Thinking about the future, I can’t help but think about how we need to make changes in many of our systems to ensure the continued existence of the NHS.  I talk not only about staff training, retention and recruitment, but also regarding the environmental impact of our work.  We know that surgery is the biggest contributor to the carbon footprint in the NHS and that the NHS itself is one of the largest contributors in the UK.  I shudder looking at the waste generated in my operating lists.  Bags upon bags of waste going to an incinerator.  No one surely feels comfortable with this.  No one can possibly look at the huge amounts of plastic and other waste in single-use instruments.

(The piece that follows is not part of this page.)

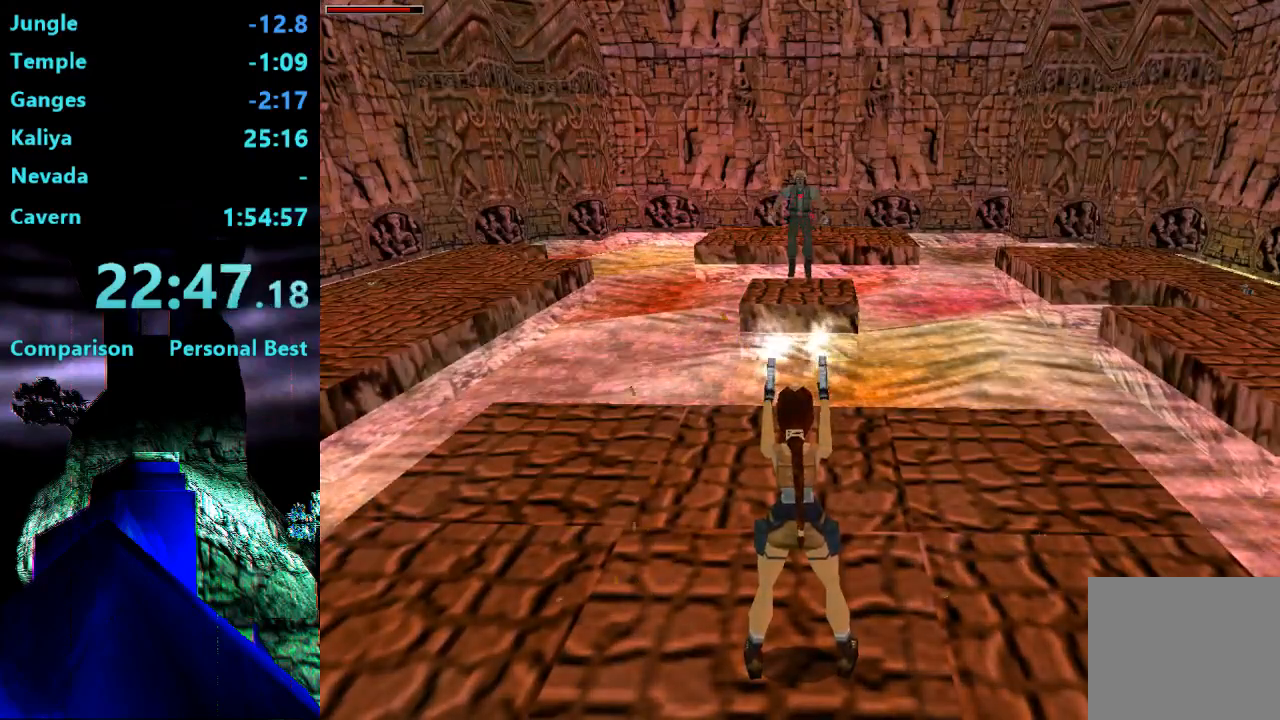
{"dt_ms": 500, "buttons": ["CROSS"], "right_stick": "center", "events": []}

The classic definition of sustainability is one we all know very well; meeting the needs of the current while not compromising the ability of future generations to meet their needs.  When we think about the NHS, there are threats to its existence from numerous positions.  As orthopaedic surgeons, we occupy one of the largest portions of the surgical workforce.  We need to be at the forefront of making change within the system to ensure its survival.  Its sustainability.  How can we think about our carbon footprint, ethical resource acquisition, green policies?  But also how can we sustain the NHS, the services we provide?  Can we change policy to make our patient’s experiences better, while reducing the carbon footprint?  How can we utilise quality improvement?  Can we utilise virtual fracture clinics, patient-initiated follow-up, surgical hubs?  What are the barriers to us using alcohol-based surgical hand preparations, and reusable gowns and drapes?  What cost-saving initiatives and technological improvements can we implement?  There are more questions than answers, but there is huge appetite for creating improvements in the services we provide.

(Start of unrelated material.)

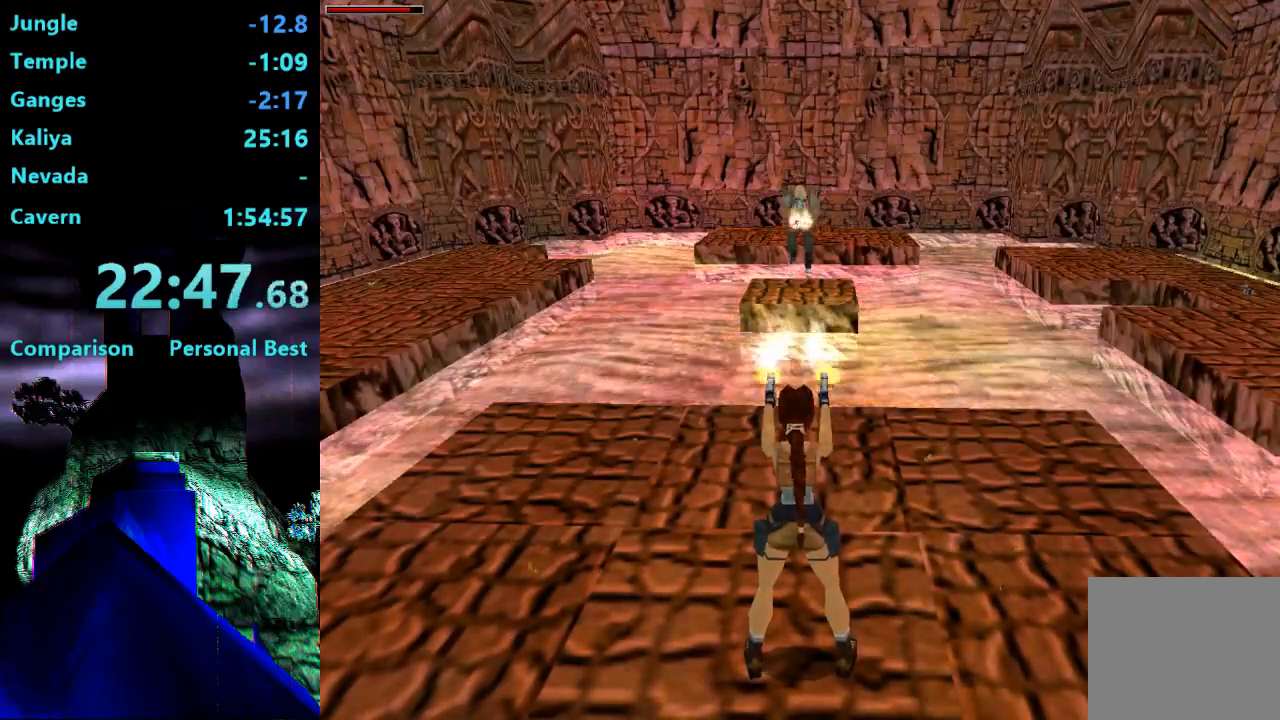
{"dt_ms": 500, "buttons": ["CROSS"], "right_stick": "center", "events": []}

It is a pleasure and a privilege to work in the NHS and to celebrate its 75th birthday.  I am not so naive as to suggest there aren’t issues threatening its survival.  That much is clear. But with the collective will of those who care about it, we need to find ways to sustain it.  The NHS is an incredible institution, one that successive generations have fought to keep alive.  It stands for something greater than just healthcare, and occupies a place in British culture and the national psyche.  We cannot let the current difficulties facing it destroy it and what it stands for.  We all need to think about the simple changes we can make to help sustain the NHS for future generations and give it at least another 75 years.